▶ _AIM OF THE TASK_: Each entry below needs to be retyped exactly as given.

START DATA EXTRACTS

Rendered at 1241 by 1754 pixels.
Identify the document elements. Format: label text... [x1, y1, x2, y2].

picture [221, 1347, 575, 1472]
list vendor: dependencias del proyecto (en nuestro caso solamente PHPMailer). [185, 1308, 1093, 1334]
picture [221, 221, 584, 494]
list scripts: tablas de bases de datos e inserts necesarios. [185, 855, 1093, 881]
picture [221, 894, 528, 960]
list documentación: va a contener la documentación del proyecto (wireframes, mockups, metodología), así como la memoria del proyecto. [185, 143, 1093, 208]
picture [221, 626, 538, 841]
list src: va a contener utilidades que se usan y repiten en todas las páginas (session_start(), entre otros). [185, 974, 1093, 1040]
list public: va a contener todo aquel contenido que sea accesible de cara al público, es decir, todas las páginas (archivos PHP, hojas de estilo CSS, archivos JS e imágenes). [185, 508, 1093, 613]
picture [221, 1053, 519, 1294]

END DATA EXTRACTS

▶ _THE ANSWER_:
Rendered at 1241 by 1754 pixels.
Identify the document elements. Format: label text... [x1, y1, x2, y2].

picture [221, 1347, 575, 1472]
list vendor: dependencias del proyecto (en nuestro caso solamente PHPMailer). [185, 1308, 1093, 1334]
picture [221, 221, 584, 494]
list scripts: tablas de bases de datos e inserts necesarios. [185, 855, 1093, 881]
picture [221, 894, 528, 960]
list documentación: va a contener la documentación del proyecto (wireframes, mockups, metodología), así como la memoria del proyecto. [185, 143, 1093, 208]
picture [221, 626, 538, 841]
list src: va a contener utilidades que se usan y repiten en todas las páginas (session_start(), entre otros). [185, 974, 1093, 1040]
list public: va a contener todo aquel contenido que sea accesible de cara al público, es decir, todas las páginas (archivos PHP, hojas de estilo CSS, archivos JS e imágenes). [185, 508, 1093, 613]
picture [221, 1053, 519, 1294]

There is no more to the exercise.